Performance Team is working with Volvo and investing more than $5.6 million to produce and...

Performance Team is working with Volvo and investing more than $5.6 million to produce and deploy 10 battery-electric trucks serving the Port of Los Angeles.

Photo: Volvo Trucks North America

Two trucking companies and their truck manufacturer partners are getting a big funding boost to speed up the transition to zero-emission drayage trucks serving the Port of Los Angeles.

The Port of Los Angeles has awarded a total of $6 million in grants, which will defray the cost of putting 22 pre-production emissions-free models in port service during 2023.

Gardena-based MLI Leasing and El Segundo-based Performance Team will receive $3 million each — the maximum funding per trucking company available under the Port’s Zero Emission Truck Pilot Program.

Each carrier has partnered with a truck maker to qualify for the incentive. MLI is working with Peterbilt and investing more than $3.4 million to produce and deploy 12 battery-electric trucks.

Performance Team is working with Volvo and investing more than $5.6 million to produce and deploy 10 battery-electric trucks. Earlier this year, Performance Team ordered 126 Volvo VNR Electrics to service its short haul warehouse distribution routes. Its full order is scheduled to complete delivery by the third quarter of 2023.

All 22 will be on the road within the coming year. Each vehicle must make at least 50 drayage trips annually to Port of Los Angeles terminals. 

The awards, approved by the Los Angeles Harbor Commission last week, represent the first distribution of Clean Truck Fund dollars by the Port of Los Angeles since April 1, when the San Pedro Bay ports began collecting $10 for every loaded 20-foot equivalent unit (TEU) container moving through the port by truck. The port expects to raise $45 million within the first 12 months and each subsequent year based on the current rate.

All CTF revenues will be used to offer incentives that accelerate the deployment of zero-emission trucks serving the San Pedro Bay ports. For the first three years, the Port has prioritized spending the money on:

  • Truck vouchers
  • Support for small fleets and independent owner-operators
  • Matching funds to support electric and clean energy fueling infrastructure
  • Advanced truck technologies
  • Innovative ZE concept trucks.

Progress will be reported annually.

More About the Port's Clean Truck Fund

The Clean Truck Fund rate is paid by cargo owners or their agents. Zero-emission trucks are permanently exempt. Trucks with low emissions of nitrogen oxides (low-NOx), in accordance with state standards, are temporarily exempt until Dec. 27, 2027, provided they are registered in the San Pedro Bay Ports’ Drayage Truck Registry by the end of 2022.

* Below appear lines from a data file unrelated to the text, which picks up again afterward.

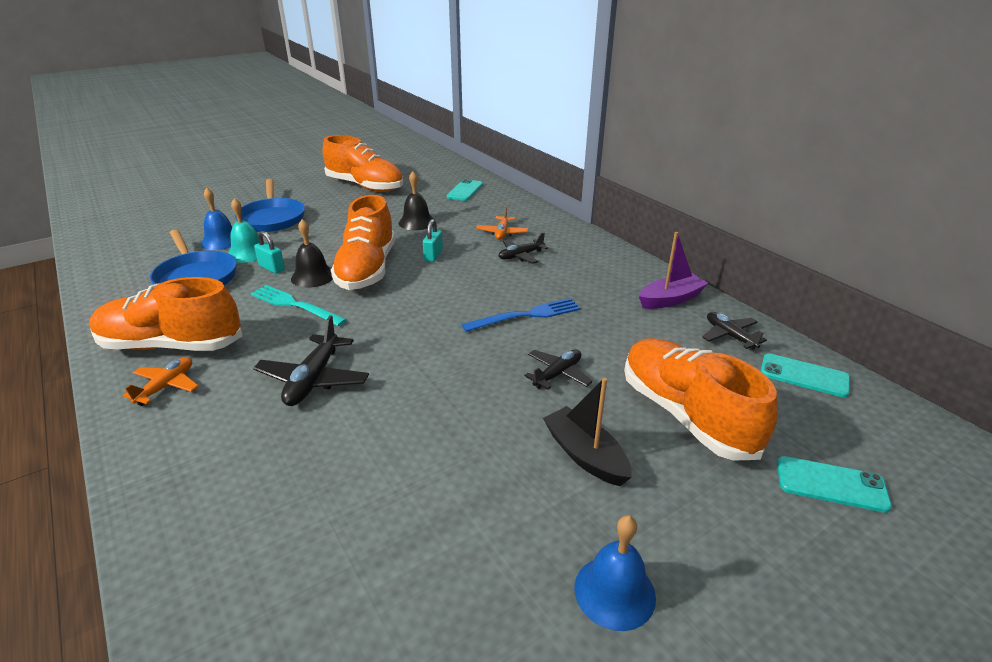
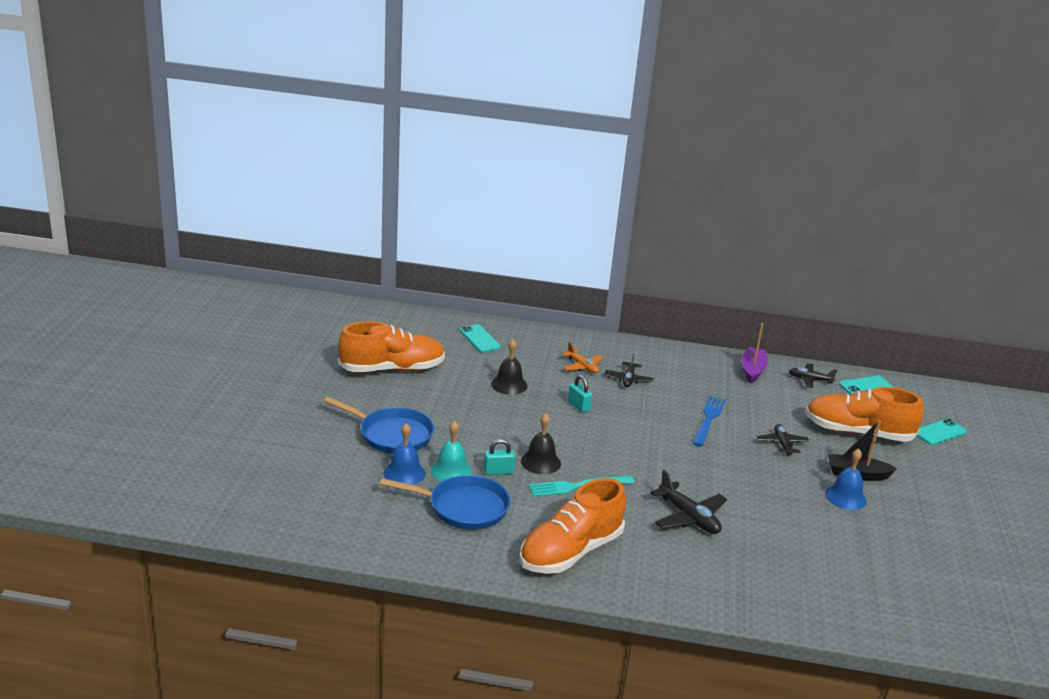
camera: 50 degrees left, 5 degrees down
orange plane [122,357,199,406] -> none
orange shoe [331,195,395,290] -> none
blue bell [574,515,656,631] -> blue bell moved to [825,448,867,510]

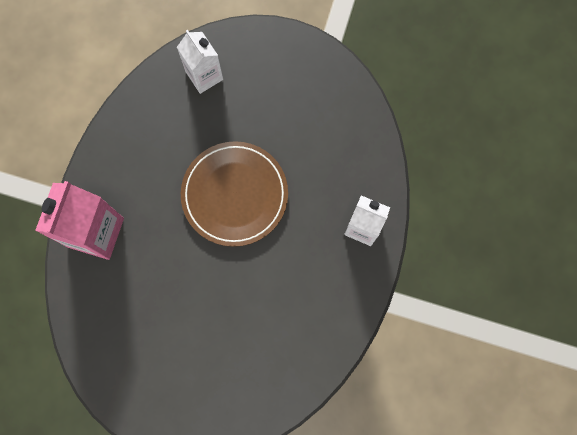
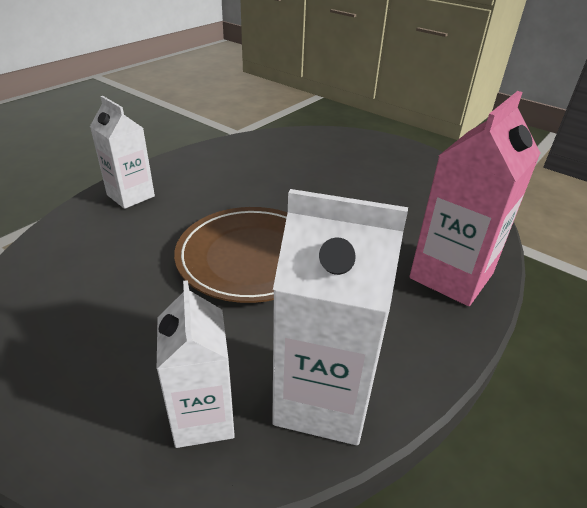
camera: 160 degrees left, 40 degrees down
none -> white carton [272,189,408,445]

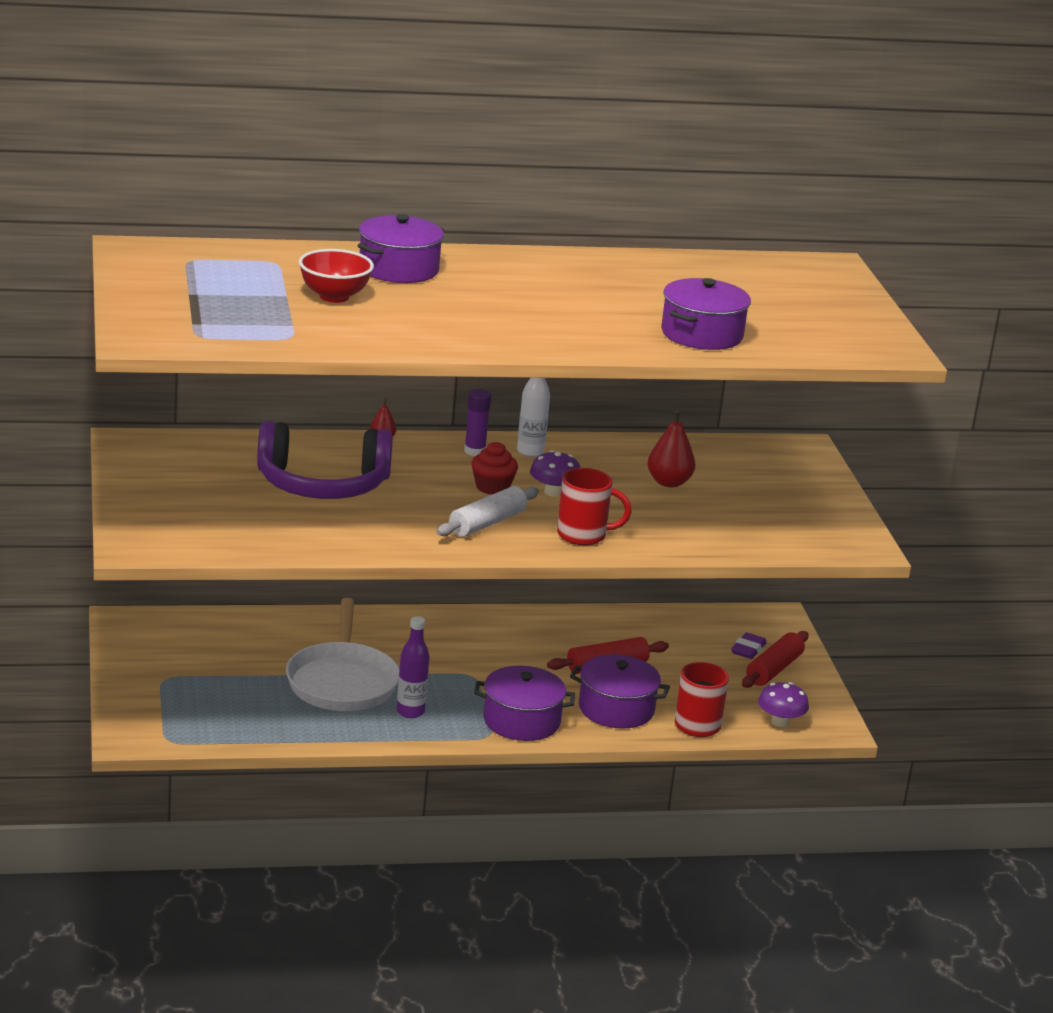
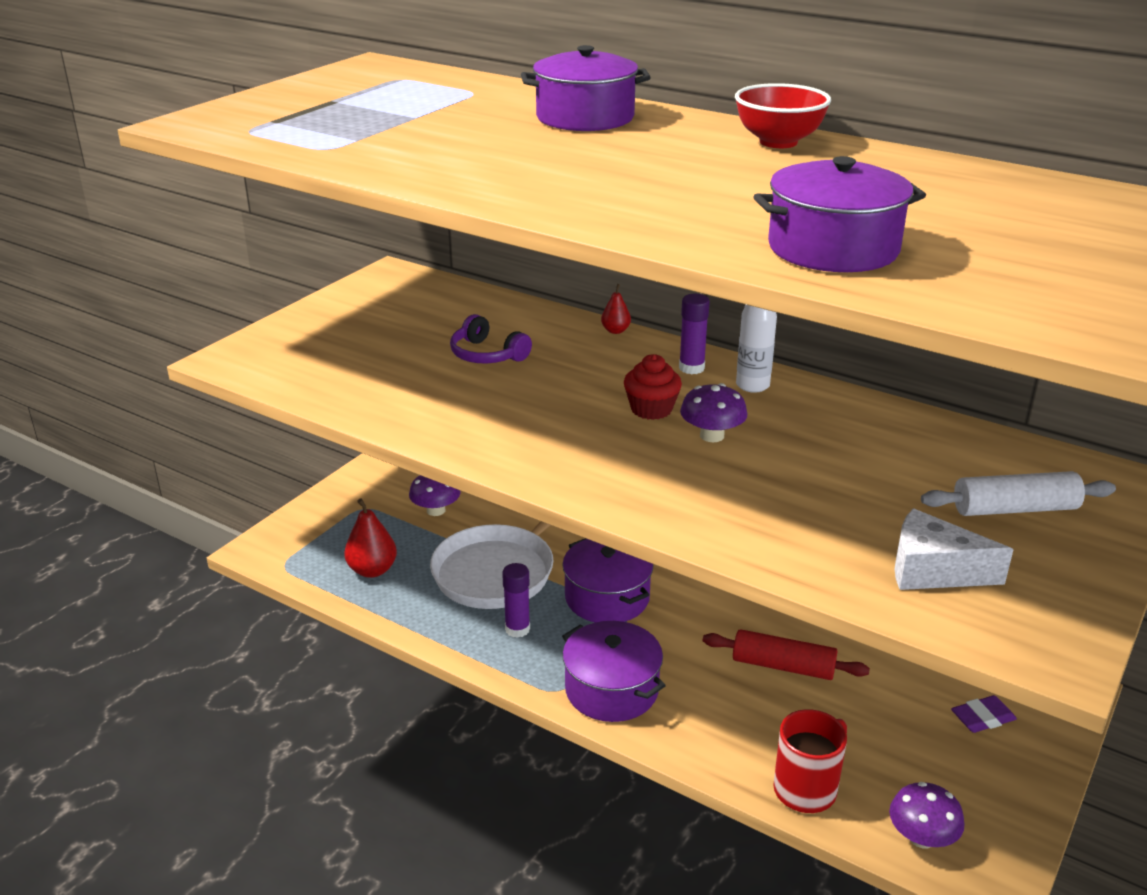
camera: 45 degrees right, 5 degrees up
purple headphones [257,421,393,499] -> purple headphones [450,314,532,363], size x0.50
red bowl [299,249,374,303] -> red bowl moved to [735,83,831,148]
purple bottle [397,616,430,718] -> purple glue stick [502,563,530,638]
white rolling pin [436,486,539,537] -> white rolling pin moved to [921,471,1116,516]
red mug [557,468,632,545] -> none
purple pot [570,655,670,729] -> purple pot moved to [562,538,653,622]
red pear [648,410,695,487] -> red pear moved to [344,499,397,578]
red rolling pin [742,631,808,688] -> none
none -> purple mushroom [409,475,460,516]
none -> white cheese [895,509,1014,590]

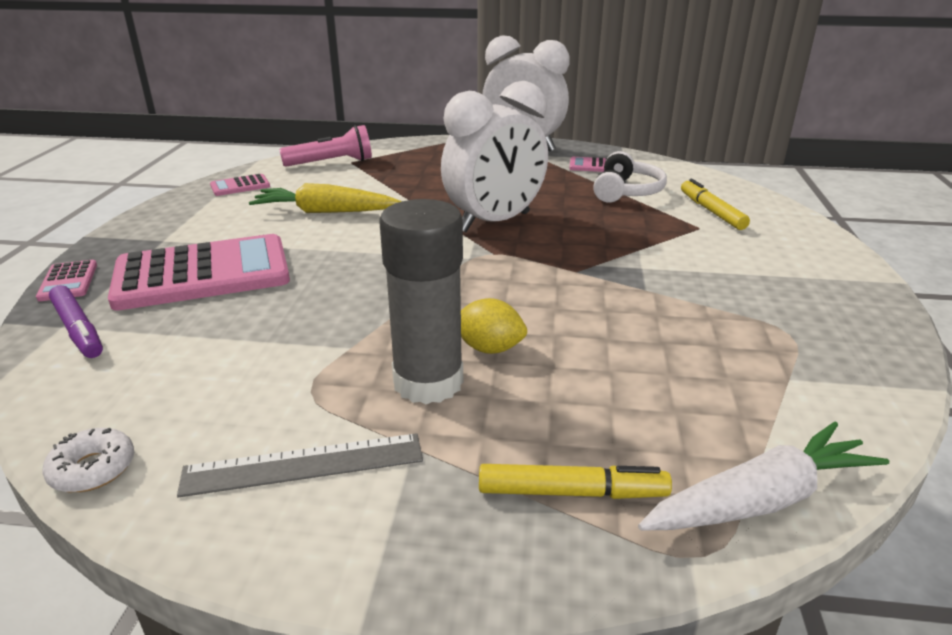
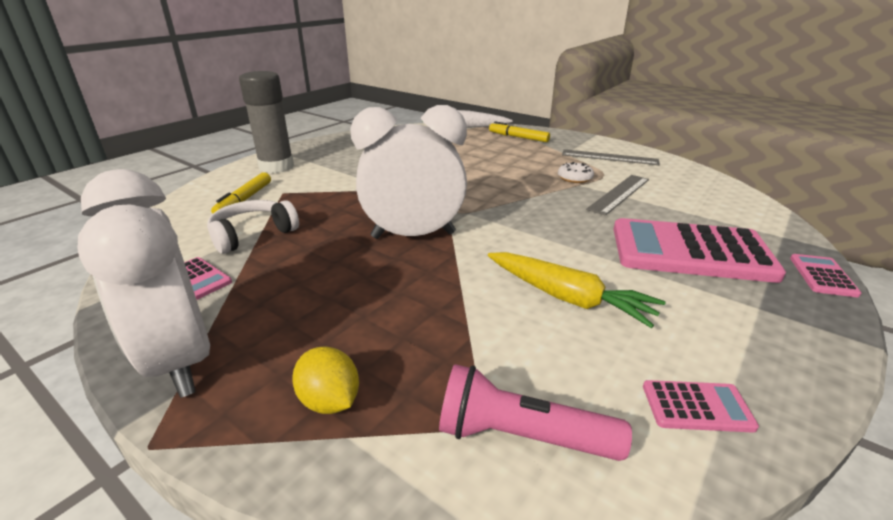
camera: 150 degrees left, 0 degrees up
white donut [42,428,134,492] -> white donut moved to [558,162,594,183]
purple marker [49,285,103,358] -> none
grey glue stick [379,199,463,404] -> grey glue stick moved to [239,71,294,173]
yellow lemon [461,298,527,354] -> yellow lemon moved to [292,346,359,414]
none -> grey ruler [586,175,649,216]

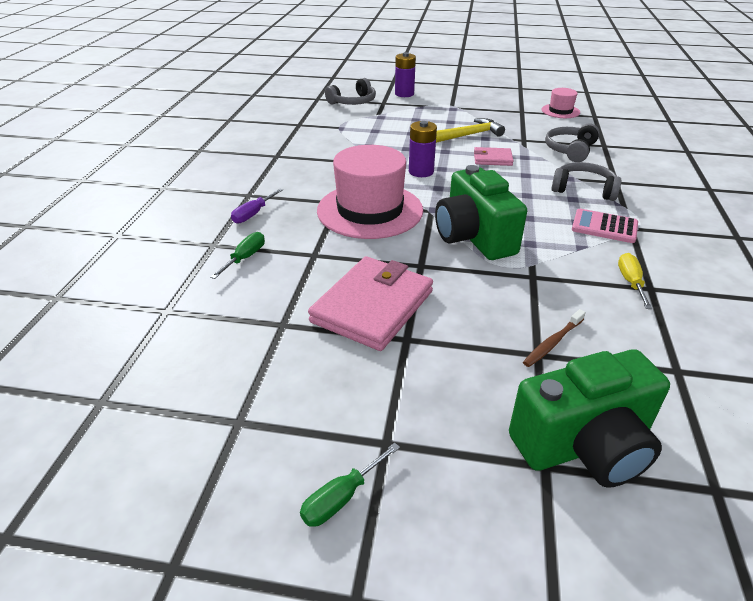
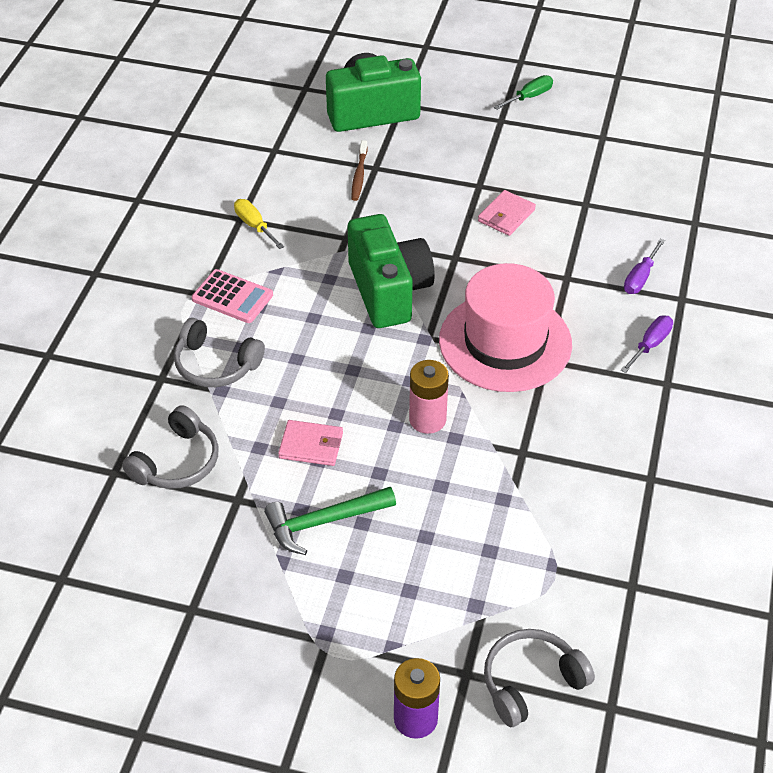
camera: 175 degrees left, 10 degrees up
green screwdriver [210,232,265,279] -> purple screwdriver [624,239,665,294]
pink wallet [308,256,433,351] -> pink wallet [478,190,536,236], size x0.51
purple battery [409,121,437,177] -> pink battery [409,360,449,434]
yellow hammer [436,118,505,143] -> green hammer [264,487,396,555]
brown toothbrush [523,309,586,367] -> brown toothbrush turned 135 degrees clockwise [352,140,368,201]
pink hat [541,88,580,118] -> none
yellow screwdriver [618,253,652,309] -> yellow screwdriver turned 135 degrees clockwise [234,199,284,249]

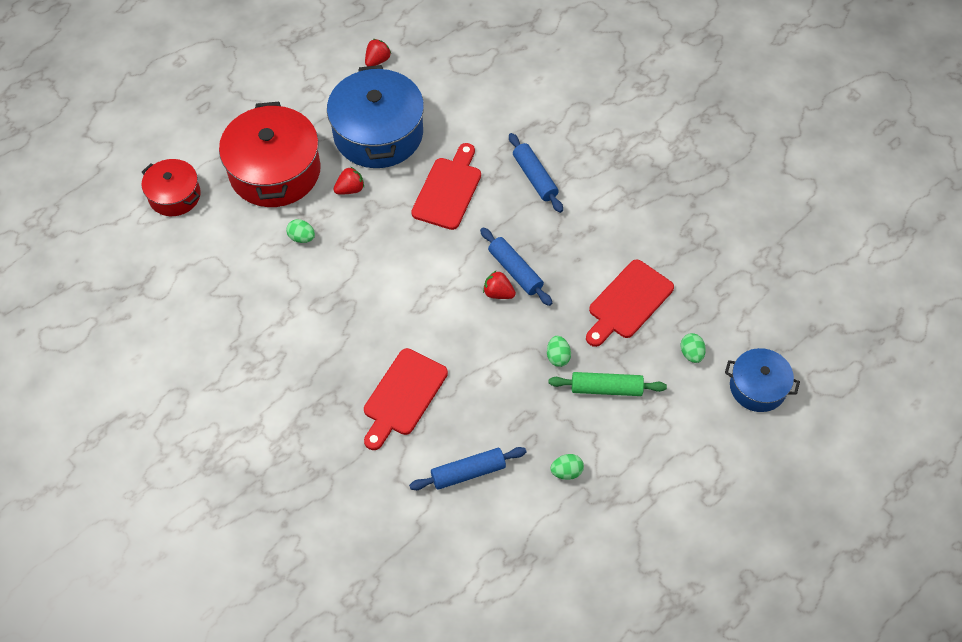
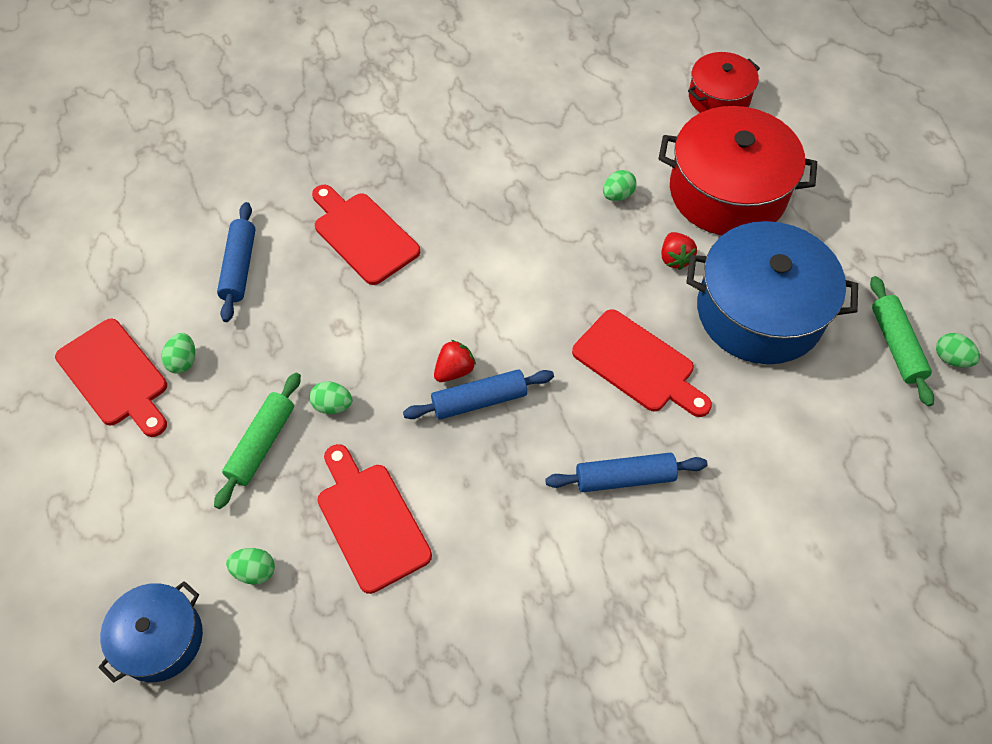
camera: 110 degrees right, 0 degrees up
red strawberry [365,39,391,66] -> green rolling pin [870,276,934,406]
none -> red cutting board [55,319,167,437]
none -> green egg [936,333,980,368]

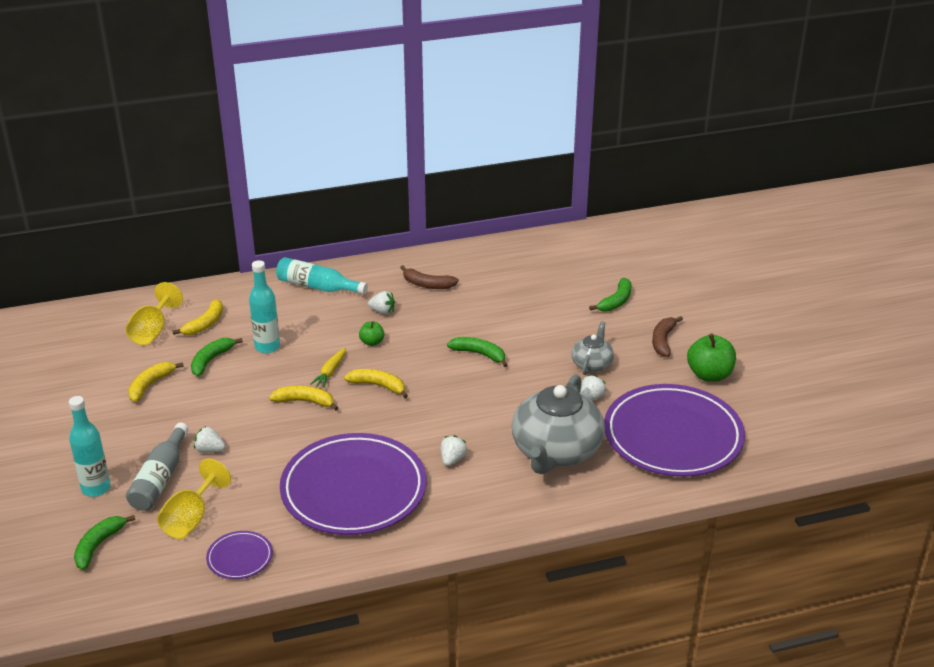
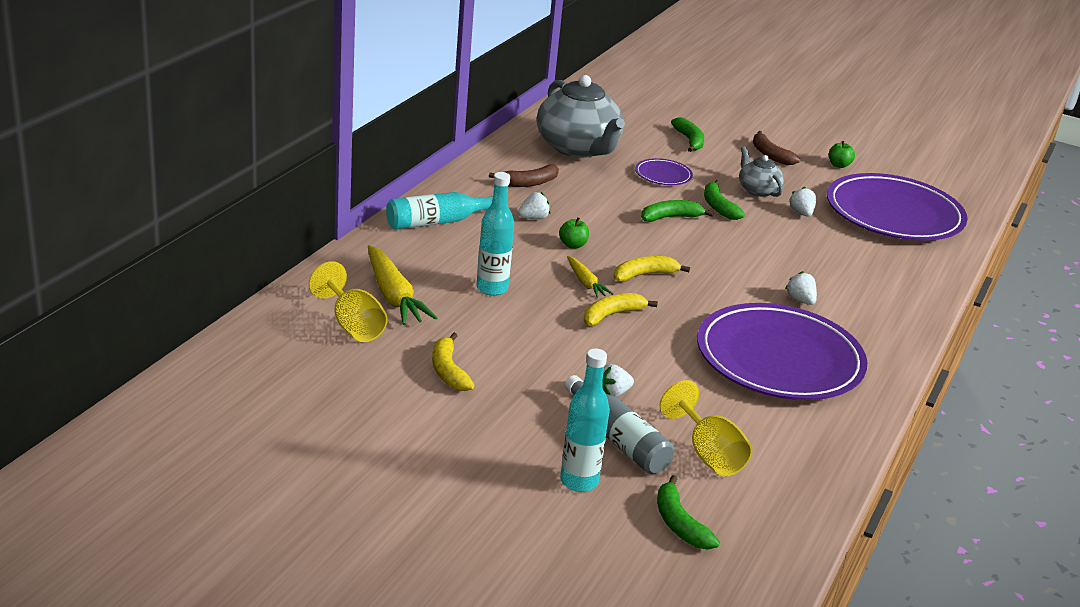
camera: 50 degrees left, 5 degrees down
yellow banana [172,299,223,335] -> yellow carrot [368,245,437,325]
green banana [191,338,243,376] -> green banana moved to [704,180,745,220]
purple plate [206,531,273,579] -> purple plate moved to [635,158,693,185]
grey teapot [512,374,605,474] -> grey teapot moved to [537,75,625,158]
green apple [687,333,736,382] -> green apple [829,141,855,168], size x0.54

The program builds on the Port of Los Angeles' original Clean Truck Program, which port officials say has played a crucial role in reducing emissions of diesel particulate matter by 84%, sulfur oxides by 95%, and NOx by 44% from port-related operations since 2005. More information on the port’s current Clean Truck Program is available here. 

While only 2007 or newer models are currently eligible to call at the port, more than half are 2014 or newer models. Effective Jan. 1, 2023, all trucks calling at the San Pedro Bay ports must be 2010 or newer models. 

Still, 95% of the drayage fleet serving the port complex runs on diesel. The push to turn over the entire fleet to zero-emission models by 2035 is expected to yield greater clean air progress, including reducing greenhouse gas emissions from all port-related sources 40% below 1990 levels by 2030 and 80% below 1990 levels by 2050, according to the port.

The ports established GHG reduction targets in the San Pedro Bay Ports Clean Air Action Plan 2017 Update

“This is just one of the incentives we are offering to accelerate zero-emission technology and drive stakeholder investment,” said Port of Los Angeles Executive Director Gene Seroka. “We have a long way to go, but with our private and public partners, we can reduce greenhouse gases and meet our 2035 goal of transitioning the entire fleet serving our port complex to zero-emission trucks.”